WORK INSTRUCTION: Write the records out again in full, word for word.

RECORDS SUPPLIED:

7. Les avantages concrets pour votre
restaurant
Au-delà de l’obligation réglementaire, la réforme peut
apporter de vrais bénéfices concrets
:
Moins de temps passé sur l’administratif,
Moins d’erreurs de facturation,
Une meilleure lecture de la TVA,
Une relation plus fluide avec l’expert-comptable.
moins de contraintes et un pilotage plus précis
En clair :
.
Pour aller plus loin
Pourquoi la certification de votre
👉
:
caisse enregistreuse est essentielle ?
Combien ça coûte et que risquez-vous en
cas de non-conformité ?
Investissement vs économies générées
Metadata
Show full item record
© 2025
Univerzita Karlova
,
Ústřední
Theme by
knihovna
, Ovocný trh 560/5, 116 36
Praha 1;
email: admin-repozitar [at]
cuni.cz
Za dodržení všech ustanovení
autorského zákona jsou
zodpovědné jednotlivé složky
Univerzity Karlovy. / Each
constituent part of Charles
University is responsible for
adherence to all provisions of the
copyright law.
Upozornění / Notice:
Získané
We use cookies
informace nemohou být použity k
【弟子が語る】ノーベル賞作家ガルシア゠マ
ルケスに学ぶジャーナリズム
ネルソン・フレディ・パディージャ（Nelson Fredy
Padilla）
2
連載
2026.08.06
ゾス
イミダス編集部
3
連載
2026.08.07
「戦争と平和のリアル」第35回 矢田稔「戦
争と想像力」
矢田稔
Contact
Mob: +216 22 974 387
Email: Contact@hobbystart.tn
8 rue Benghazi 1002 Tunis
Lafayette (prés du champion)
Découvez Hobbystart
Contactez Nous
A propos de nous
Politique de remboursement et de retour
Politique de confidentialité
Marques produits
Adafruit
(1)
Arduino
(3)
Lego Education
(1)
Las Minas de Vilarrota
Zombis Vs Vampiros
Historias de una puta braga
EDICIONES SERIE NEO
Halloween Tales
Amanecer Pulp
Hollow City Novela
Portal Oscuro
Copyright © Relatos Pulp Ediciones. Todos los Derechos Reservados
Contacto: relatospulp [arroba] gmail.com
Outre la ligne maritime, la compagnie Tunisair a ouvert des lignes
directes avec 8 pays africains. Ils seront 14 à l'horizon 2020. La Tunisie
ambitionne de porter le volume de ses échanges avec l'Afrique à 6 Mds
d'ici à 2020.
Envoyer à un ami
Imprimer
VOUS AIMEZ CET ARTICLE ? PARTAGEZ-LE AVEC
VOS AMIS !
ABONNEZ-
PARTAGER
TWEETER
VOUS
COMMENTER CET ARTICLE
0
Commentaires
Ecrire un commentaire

TASK ANSWER:
7. Les avantages concrets pour votre
restaurant
Au-delà de l’obligation réglementaire, la réforme peut
apporter de vrais bénéfices concrets
:
Moins de temps passé sur l’administratif,
Moins d’erreurs de facturation,
Une meilleure lecture de la TVA,
Une relation plus fluide avec l’expert-comptable.
moins de contraintes et un pilotage plus précis
En clair :
.
Pour aller plus loin
Pourquoi la certification de votre
👉
:
caisse enregistreuse est essentielle ?
Combien ça coûte et que risquez-vous en
cas de non-conformité ?
Investissement vs économies générées
Metadata
Show full item record
© 2025
Univerzita Karlova
,
Ústřední
Theme by
knihovna
, Ovocný trh 560/5, 116 36
Praha 1;
email: admin-repozitar [at]
cuni.cz
Za dodržení všech ustanovení
autorského zákona jsou
zodpovědné jednotlivé složky
Univerzity Karlovy. / Each
constituent part of Charles
University is responsible for
adherence to all provisions of the
copyright law.
Upozornění / Notice:
Získané
We use cookies
informace nemohou být použity k
【弟子が語る】ノーベル賞作家ガルシア゠マ
ルケスに学ぶジャーナリズム
ネルソン・フレディ・パディージャ（Nelson Fredy
Padilla）
2
連載
2026.08.06
ゾス
イミダス編集部
3
連載
2026.08.07
「戦争と平和のリアル」第35回 矢田稔「戦
争と想像力」
矢田稔
Contact
Mob: +216 22 974 387
Email: Contact@hobbystart.tn
8 rue Benghazi 1002 Tunis
Lafayette (prés du champion)
Découvez Hobbystart
Contactez Nous
A propos de nous
Politique de remboursement et de retour
Politique de confidentialité
Marques produits
Adafruit
(1)
Arduino
(3)
Lego Education
(1)
Las Minas de Vilarrota
Zombis Vs Vampiros
Historias de una puta braga
EDICIONES SERIE NEO
Halloween Tales
Amanecer Pulp
Hollow City Novela
Portal Oscuro
Copyright © Relatos Pulp Ediciones. Todos los Derechos Reservados
Contacto: relatospulp [arroba] gmail.com
Outre la ligne maritime, la compagnie Tunisair a ouvert des lignes
directes avec 8 pays africains. Ils seront 14 à l'horizon 2020. La Tunisie
ambitionne de porter le volume de ses échanges avec l'Afrique à 6 Mds
d'ici à 2020.
Envoyer à un ami
Imprimer
VOUS AIMEZ CET ARTICLE ? PARTAGEZ-LE AVEC
VOS AMIS !
ABONNEZ-
PARTAGER
TWEETER
VOUS
COMMENTER CET ARTICLE
0
Commentaires
Ecrire un commentaire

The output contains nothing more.